Urteil des Gerichts (Achte Kammer) vom 7. Mai 2019.
Fissler GmbH gegen Amt der Europäischen Union für geistiges Eigentum.
Unionsmarke – Anmeldung der Unionswortmarke vita – Absolute Eintragungshindernisse – Fehlende Unterscheidungskraft – Beschreibender Charakter – Begriff ‚Merkmal‘ – Farbname – Art. 7 Abs. 1 Buchst. b und c der Verordnung (EU) 2017/1001.
Rechtssache T-423/18.

Court reports – general

ECLI identifier: ECLI:EU:T:2019:291

Rechtssache T‑423/18

Fissler GmbH

gegen

Amt der Europäischen Union für geistiges Eigentum

Urteil des Gerichts (Achte Kammer) vom 7. Mai 2019

„Unionsmarke – Anmeldung der Unionswortmarke vita – Absolute Eintragungshindernisse – Fehlende Unterscheidungskraft – Beschreibender Charakter – Begriff ‚Merkmal‘ – Farbname – Art. 7 Abs. 1 Buchst. b und c der Verordnung (EU) 2017/1001“

  1. Unionsmarke – Definition und Erwerb der Unionsmarke – Absolute Eintragungshindernisse – Marken ohne Unterscheidungskraft – Beurteilung der Unterscheidungskraft – Kriterien – Wahrnehmung der Marke durch die maßgeblichen Verkehrskreise

    (Verordnung 2017/1001 des Europäischen Parlaments und des Rates, Art. 7 Abs. 1 Buchst. b)

    (vgl. Rn. 14)

  2. Unionsmarke – Definition und Erwerb der Unionsmarke – Absolute Eintragungshindernisse – Marken, die ausschließlich aus Zeichen oder Angaben bestehen, die zur Bezeichnung der Merkmale einer Ware oder einer Dienstleistung dienen können – Begriff

    (Verordnung 2017/1001 des Europäischen Parlaments und des Rates, Art. 7 Abs. 1 Buchst. c)

    (vgl. Rn. 28-30, 42)

  3. Unionsmarke – Definition und Erwerb der Unionsmarke – Absolute Eintragungshindernisse – Marken, die ausschließlich aus Zeichen oder Angaben bestehen, die zur Bezeichnung der Merkmale einer Ware oder einer Dienstleistung dienen können – Zweck – Freihaltebedürfnis

    (Verordnung 2017/1001 des Europäischen Parlaments und des Rates, Art. 7 Abs. 1 Buchst. c)

    (vgl.

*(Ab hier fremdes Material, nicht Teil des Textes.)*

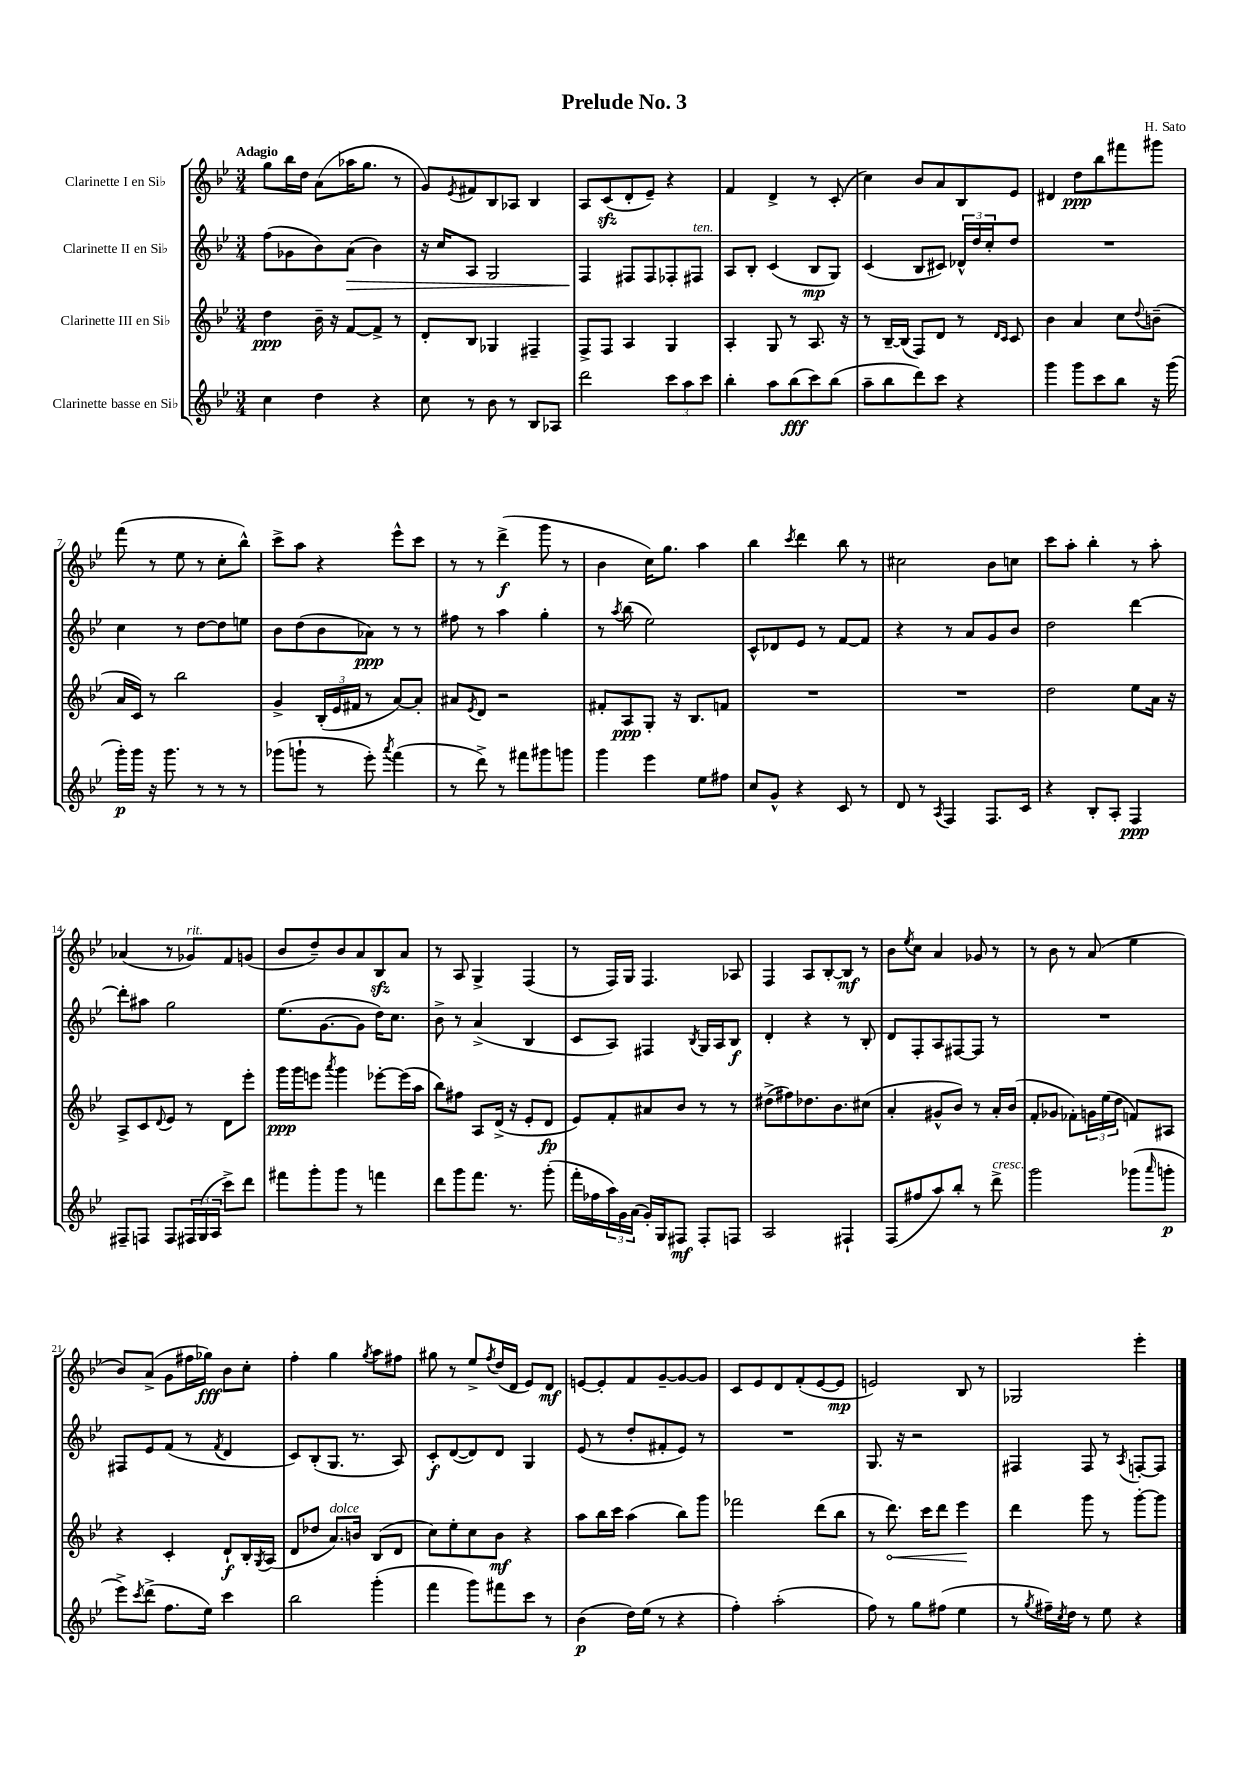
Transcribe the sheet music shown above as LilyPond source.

\header { title = "Prelude No. 3" composer = "H. Sato" }
<<
\new StaffGroup <<
\new Staff = "s0" \with { instrumentName = "Clarinette I en Sib" } {
    \clef treble \key bes \major \numericTimeSignature \time 3/4 \tempo "Adagio"
    g''8 bes''16 d''16 a'8( aes''16 g''8. r8 |
    g'8) \acciaccatura { ees'8 } fis'8 bes8 aes8 bes4 |
    a8 c'8\sfz( d'8-. ees'8--) r4 |
    f'4 d'4-> r8 c'8-.( |
    c''4) bes'8 a'8 bes8 ees'8 |
    dis'4 d''8\ppp bes''8 fis'''8 gis'''8 |
    f'''8( r8 ees''8 r8 c''8-. bes''8-^) |
    c'''8-> a''8 r4 ees'''8-^ c'''8 |
    r8 r8 d'''4->\f( g'''8 r8 |
    bes'4 c''16) g''8. a''4 |
    bes''4 \acciaccatura { c'''8 } d'''4 bes''8 r8 |
    cis''2 bes'8 c''8 |
    c'''8 a''8-. bes''4-. r8 a''8-. |
    aes'4( r8 ges'8^\markup { \italic "rit." }) f'8 g'8( |
    bes'8 d''8--) bes'8 a'8 bes8\sfz a'8 |
    r8 a8 g4-> f4( |
    r8 f16) g16 f4. aes8 |
    f4 a8 bes8~-. bes8\mf r8 |
    bes'8 \acciaccatura { ees''8 } c''8 a'4 ges'8 r8 |
    r8 bes'8 r8 a'8( ees''4 |
    bes'8) a'8->( g'8 fis''16 ges''16\fff) bes'8 c''8-. |
    f''4-. g''4 \acciaccatura { g''8 } a''8 fis''8 |
    gis''8 r8 ees''8-> \acciaccatura { f''8 } d''16( d'16 ees'8) d'8\mf |
    e'8~ e'8-. f'8 g'8~-- g'8~ g'8 |
    c'8 ees'8 d'8 f'8-.( ees'8~ ees'8\mp |
    e'2) bes8 r8 |
    ges2 ees'''4-. \bar "|." |
}
\new Staff = "s1" \with { instrumentName = "Clarinette II en Sib" } {
    \clef treble \key bes \major \numericTimeSignature \time 3/4
    f''8( ges'8 bes'8) a'8\>( bes'4) |
    r16 c''16 a8 g2 |
    f4\! fis8 fis8 fes8-. fis8^\markup { \italic "ten." } |
    a8 bes8-. c'4( bes8\mp g8) |
    c'4( bes8 cis'8) \tuplet 3/2 { des'16-^ d''16 c''16-. } d''8 |
    R2. |
    c''4 r8 d''8~ d''8 e''8 |
    bes'8 d''8( bes'8 aes'8\ppp) r8 r8 |
    fis''8 r8 a''4 g''4-. |
    r8 \acciaccatura { a''8 } bes''8( ees''2) |
    c'8-^ des'8 ees'8 r8 f'8~ f'8 |
    r4 r8 a'8 g'8 bes'8 |
    d''2 d'''4~ |
    d'''8-. ais''8 g''2 |
    ees''8.( g'8.~ g'8 d''16) c''8. |
    bes'8-> r8 a'4->( bes4 |
    c'8 a8) fis4 \acciaccatura { bes8 } g16 a16 bes8\f |
    d'4-. r4 r8 bes8-. |
    d'8 f8-. a8 fis8~ fis8 r8 |
    R2. |
    fis8 ees'8 f'8( r8 \acciaccatura { f'8 } d'4 |
    c'8) bes8-.( g8. r8. a8) |
    c'8-.\f d'8~( d'8) d'8 g4 |
    ees'8( r8 d''8-. fis'8-. ees'8) r8 |
    R2. |
    g8. r16 r2 |
    fis4 fis8 r8 \acciaccatura { a8 } f8~-. f8 \bar "|." |
}
\new Staff = "s2" \with { instrumentName = "Clarinette III en Sib" } {
    \clef treble \key bes \major \numericTimeSignature \time 3/4
    d''4\ppp bes'16-- r16 f'8~ f'8-> r8 |
    d'8-. bes8 ges4 fis4-- |
    f8-> f8 a4 g4 |
    a4-. g8 r8 a8. r16 |
    r8 bes16~-- bes16( f8) d'8 r8 \grace { d'16 c'16 } c'8 |
    bes'4 a'4 c''8 \appoggiatura { d''8 } b'8--( |
    a'16 c'16) r8 bes''2 |
    g'4-> \tuplet 3/2 { bes16-.( ees'16 fis'16 } r8 a'8~) a'8-. |
    ais'8 \acciaccatura { ees'8 } d'8 r2 |
    fis'8-. a8\ppp g8-. r16 bes8. f'8 |
    R2. |
    R2. |
    d''2 ees''8 a'16 r16 |
    a8-> c'8 \appoggiatura { d'8 } ees'8 r8 d'8 ees'''8-. |
    g'''16\ppp g'''16 e'''8 \acciaccatura { a'''8 } g'''4 ees'''8~-. ees'''16( a''16 |
    bes''8) fis''8 a8 d'16->( r16 ees'8-. d'8\fp |
    ees'8) f'8-. ais'8 bes'8 r8 r8 |
    dis''8->( fis''8) des''8. bes'8. cis''8( |
    a'4-. gis'8-^ bes'8) r8 a'16-. bes'16( |
    f'8-. ges'8 fes'8-.) \tuplet 3/2 { g'16 ees''16( d''16 } f'8) ais8 |
    r4 c'4-. d'8-!\f bes16-. \acciaccatura { g8 } a16( |
    d'8 des''8 a'8.^\markup { \italic "dolce" }) b'16 bes8( d'8 |
    c''8) ees''8-. c''8 bes'8\mf r4 |
    a''8 bes''16 c'''16 a''4( bes''8) g'''8 |
    fes'''2 d'''8( bes''8 |
    r8 \once \override Hairpin.circled-tip = ##t d'''8.\<) c'''16 d'''8 ees'''4\! |
    d'''4 g'''8 r8 g'''8~-. g'''8 \bar "|." |
}
\new Staff = "s3" \with { instrumentName = "Clarinette basse en Sib" } {
    \clef treble \key bes \major \numericTimeSignature \time 3/4
    c''4 d''4 r4 |
    c''8 r8 bes'8 r8 bes8 aes8 |
    d'''2 \tuplet 3/2 { c'''8 a''8 c'''8 } |
    bes''4-. a''8 bes''8\fff( c'''8) bes''8( |
    a''8-- bes''8 d'''8) c'''8 r4 |
    g'''4 g'''8 c'''8 bes''8 r16 g'''16( |
    g'''16-.\p) g'''16 r16 g'''8. r8 r8 r8 |
    ges'''8( g'''8-! r8 ees'''8-.) \acciaccatura { a'''8 } f'''4( |
    r8 d'''8->) r8 fis'''8 gis'''8 g'''8 |
    g'''4 ees'''4 ees''8 fis''8 |
    c''8 g'8-^ r4 c'8 r8 |
    d'8 r8 \acciaccatura { a8 } f4 f8. c'16 |
    r4 bes8-. a8-. f4\ppp |
    fis8-- f8 f8 \tuplet 3/2 { fis16 g16( a16 } c'''8->) d'''8 |
    fis'''8 g'''8-. g'''8 r8 f'''4 |
    d'''8 g'''8 f'''8. r8. g'''8-.( |
    f'''16-. fes''16 \tuplet 3/2 { a''16) g'16 a'16( } g'16-.) g16 fis8\mf fis8-. f8 |
    a2 fis4-! |
    f8( fis''8 a''8) bes''8-. r8 d'''8->^\markup { \italic "cresc." } |
    g'''2 ges'''8( \grace { a'''16 } g'''8-.\p |
    ees'''8->) \acciaccatura { c'''8 } d'''8->( f''8. ees''16) c'''4 |
    bes''2 g'''4-.( |
    f'''4 g'''8) fis'''8 c'''8 r8 |
    bes'4\p( d''16) ees''16( r8 r4 |
    f''4-.) a''2-.( |
    f''8) r8 g''8 fis''8( ees''4 |
    r8 \acciaccatura { g''8 } fis''16--) \acciaccatura { c''8 } d''16 r8 ees''8 r4 \bar "|." |
}
>>
>>
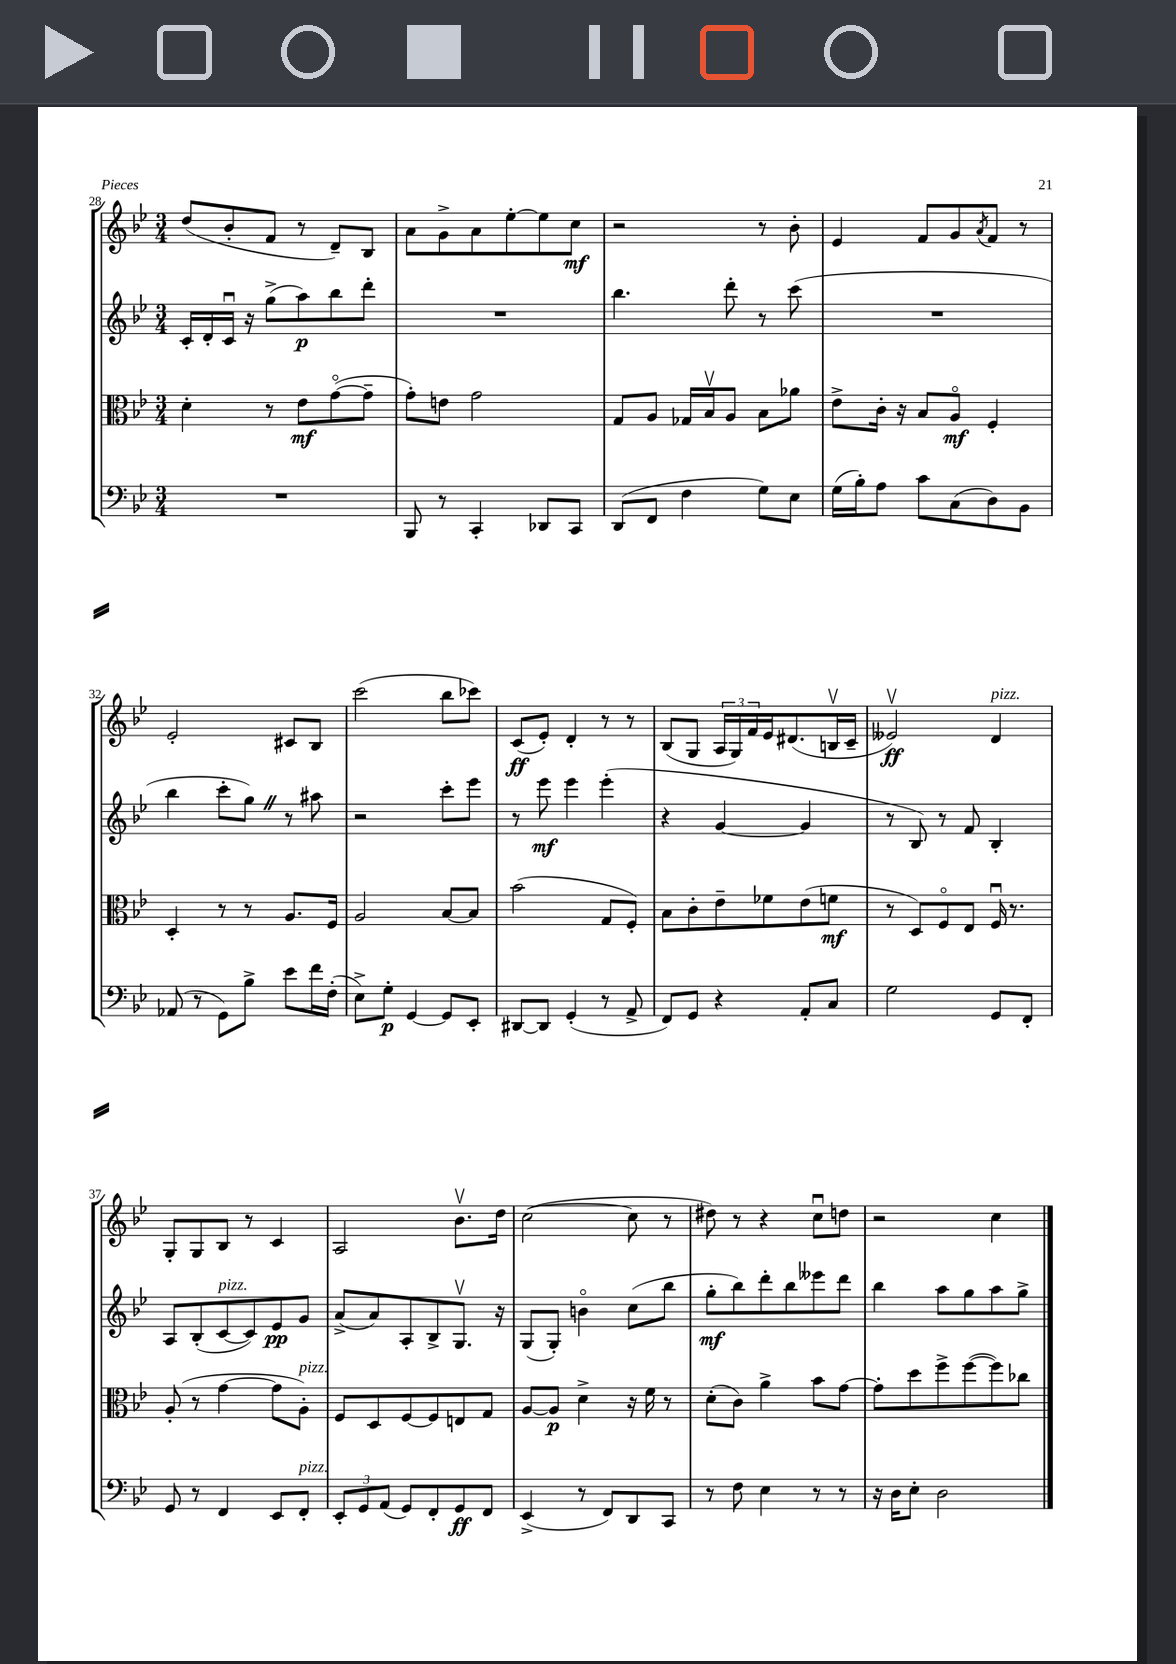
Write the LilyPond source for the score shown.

<<
\new StaffGroup <<
\new Staff = "s0" {
    \clef treble \key bes \major \numericTimeSignature \time 3/4
    d''8( bes'8-. f'8 r8 d'8--) bes8 |
    a'8 g'8-> a'8 ees''8~-. ees''8 c''8\mf |
    r2 r8 bes'8-. |
    ees'4 f'8 g'8 \acciaccatura { a'8 } f'8 r8 |
    ees'2-. cis'8 bes8 |
    c'''2( bes''8 ces'''8) |
    c'8\ff( ees'8-.) d'4-. r8 r8 |
    bes8( g8 \tuplet 3/2 { a16 g16) f'16 } ees'16 dis'8.( b16\upbow c'16-- |
    eeses'2\upbow\ff) d'4^\markup { \italic "pizz." } |
    g8-. g8 bes8 r8 c'4 |
    a2 bes'8.\upbow d''16 |
    c''2~( c''8 r8 |
    dis''8) r8 r4 c''8\downbow d''8 |
    r2 c''4 \bar "|." |
}
\new Staff = "s1" {
    \clef treble \key bes \major \numericTimeSignature \time 3/4
    c'16-. d'16-. c'16\downbow r16 g''8->( a''8\p) bes''8 d'''8-. |
    R2. |
    bes''4. d'''8-. r8 c'''8( |
    R2. |
    bes''4 c'''8-. g''8) \once \override BreathingSign.text = \markup { \musicglyph "scripts.caesura.straight" } \breathe r8 ais''8 |
    r2 c'''8-. ees'''8 |
    r8 ees'''8\mf ees'''4 ees'''4-.( |
    r4 g'4~ g'4 |
    r8 bes8) r8 f'8 bes4-. |
    a8 bes8-.( c'8~^\markup { \italic "pizz." } c'8) ees'8\pp g'8 |
    a'8->( a'8) a8-. bes8-> g8.\upbow r16 |
    g8( g8-.) b'4\flageolet c''8( bes''8 |
    g''8-.\mf bes''8) d'''8-. bes''8 eeses'''8 d'''8 |
    bes''4 a''8 g''8 a''8 g''8-> \bar "|." |
}
\new Staff = "s2" {
    \clef alto \key bes \major \numericTimeSignature \time 3/4
    d'4-. r8 ees'8\mf g'8~\flageolet( g'8-- |
    g'8-.) e'8 g'2 |
    g8 a8 ges16 bes16\upbow a8 bes8 aes'8 |
    ees'8-> c'16-. r16 bes8 a8\flageolet\mf f4-. |
    d4-. r8 r8 a8. f16 |
    a2 bes8~ bes8 |
    bes'2( g8 f8-.) |
    bes8 c'8-. ees'8-- fes'8 ees'8( f'8\mf |
    r8 d8) f8\flageolet ees8 f16\downbow r8. |
    a8-.( r8 g'4~ g'8 a8-.^\markup { \italic "pizz." }) |
    f8 d8 f8~ f8 e8 g8 |
    a8~ a8\p d'4-> r16 f'16 r8 |
    d'8-.( c'8) a'4-> bes'8 g'8~ |
    g'8-. d''8 f''8-> f''8~( f''8) ces''8 \bar "|." |
}
\new Staff = "s3" {
    \clef bass \key bes \major \numericTimeSignature \time 3/4
    R2. |
    bes,,8 r8 c,4-. des,8 c,8 |
    d,8( f,8 f4 g8) ees8 |
    g16( bes16-.) a8 c'8 c8( d8) bes,8 |
    aes,8( r8 g,8) bes8-> ees'8 f'16 f16-.( |
    ees8->) g8-.\p g,4~ g,8 ees,8-. |
    dis,8~ dis,8 g,4-.( r8 a,8-> |
    f,8) g,8 r4 a,8-. c8 |
    g2 g,8 f,8-. |
    g,8 r8 f,4 ees,8 f,8-.^\markup { \italic "pizz." } |
    \tuplet 3/2 { ees,8-. g,8 a,8( } g,8) f,8-. g,8\ff f,8 |
    ees,4->( r8 f,8) d,8 c,8 |
    r8 f8 ees4 r8 r8 |
    r16 d16 ees8-. d2 \bar "|." |
}
>>
>>
\layout { \context { \Score currentBarNumber = #28 } }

Rn. 31)

  4. Unionsmarke – Definition und Erwerb der Unionsmarke – Absolute Eintragungshindernisse – Marken, die ausschließlich aus Zeichen oder Angaben bestehen, die zur Bezeichnung der Merkmale einer Ware oder einer Dienstleistung dienen können – Wortmarke vita

    (Verordnung 2017/1001 des Europäischen Parlaments und des Rates, Art. 7 Abs. 1 Buchst. c)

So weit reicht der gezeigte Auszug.